Few lives in African American history are surrounded by more myth and misinformation than the life of Marie Laveaux. Although she is best known today as the “legendary Creole voodoo priestess of New Orleans,” Laveaux was in fact a 19th century hairdresser, confidant, and community leader in New Orleans, who tended the sick and financed charitable and benevolent organizations.
Marie Laveaux was born a free woman of color on September 10, 1801, to free blacks Marguerite D’Arcantel and Charles Laveaux. She was described as a quadroon, a term which meant one quarter African. In antebellum New Orleans, she and other part-African people were privileged because of the three-tier racial system that dominated the city. She lived long enough however to see that three-tier system evolve into a two-tier system (white and black) in the post Civil War period.
Laveaux was baptized as a Roman Catholic when she was only six days old and despite her embracing voodoo practices, remained a devout Catholic until her death. Unlike other black Creoles, however, Laveaux never learned to read or write.
In 1819 she married Jacques Paris who was originally from Santa Domingo (now Haiti) in the St. Louis Cathedral, the largest and oldest church in the city. Paris was also a quadroon. Their marriage was brief. Paris disappeared after one year, giving rise to the idea of Laveaux’s mysterious powers.
In 1821 Laveaux “married” Captain Christophe Glapion, who was the scion of one of the aristocratic families in New Orleans. Since interracial marriages were officially banned in Louisiana, Laveaux and Glapion lived together for the next thirty-four years in a home at 15 Anne Street until his death in 1855. Glapion fathered Laveaux’s five children, three daughters and two sons.
Although Laveaux was rumored to have been wealthy, public records show otherwise. When Glapion died heavily in debt, for example, the house on Anne Street was auctioned off to Phillipe Ross, a wealthy benefactor who immediately allowed Laveaux and her children to remain there, an act which added more intrigue to this new widow.

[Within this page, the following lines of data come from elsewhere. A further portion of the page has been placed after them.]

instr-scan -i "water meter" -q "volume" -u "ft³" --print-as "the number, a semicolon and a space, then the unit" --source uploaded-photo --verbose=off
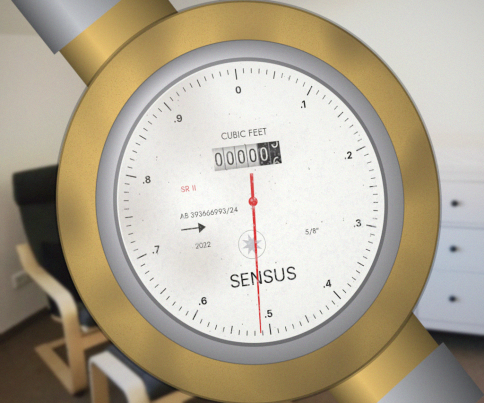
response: 5.51; ft³
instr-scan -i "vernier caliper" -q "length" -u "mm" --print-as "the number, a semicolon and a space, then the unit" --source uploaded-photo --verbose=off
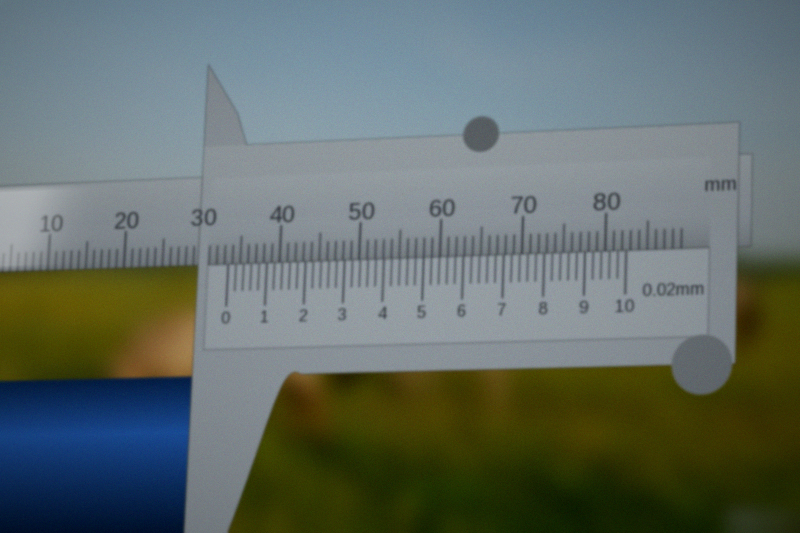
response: 33.5; mm
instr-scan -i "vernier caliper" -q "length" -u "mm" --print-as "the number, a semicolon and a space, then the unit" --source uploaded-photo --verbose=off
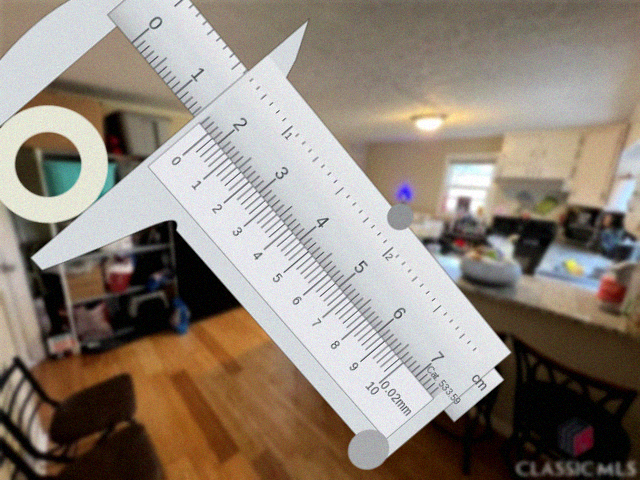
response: 17.8; mm
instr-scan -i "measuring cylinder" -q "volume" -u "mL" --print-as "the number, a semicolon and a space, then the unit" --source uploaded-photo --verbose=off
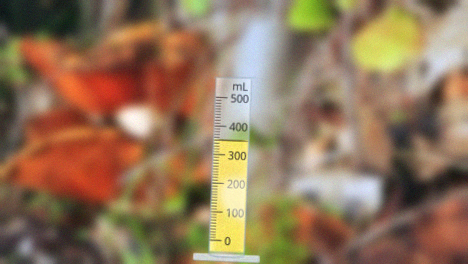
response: 350; mL
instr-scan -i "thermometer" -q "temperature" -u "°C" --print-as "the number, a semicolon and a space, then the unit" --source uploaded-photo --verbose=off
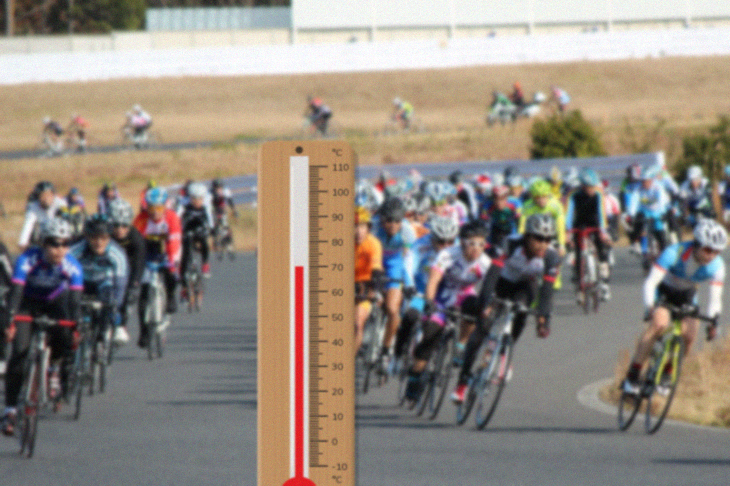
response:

Both before and after her husband’s death, Laveaux worked as a hairdresser, drawing her clientele from among New Orleans’s white elite. Through information she gleaned in her occupation and her extensive network of informants, Laveaux was able to amass considerable influence, if not wealth.
She also became a benefactor in her own right, raising ten children who were not her own and caring for black and white residents during the recurring yellow fever epidemics that swept across New Orleans. She helped finance churches and held prayer with death row inmates in New Orleans.
Laveaux is best known, however, for her practice of voodoo. This mystical religious practice had its roots in Africa but morphed into new forms in the New World and especially in Haiti, which was the place of origin for thousands of free and enslaved immigrants into New Orleans. According to her defenders, Laveaux used voodoo rituals to promote good health and compassion among her clients. Her detractors argued otherwise. Regardless of her intentions, Marie Laveaux, by the time of her death on June 15, 1881, had become, by far, voodoo’s most famous practitioner in the city of New Orleans.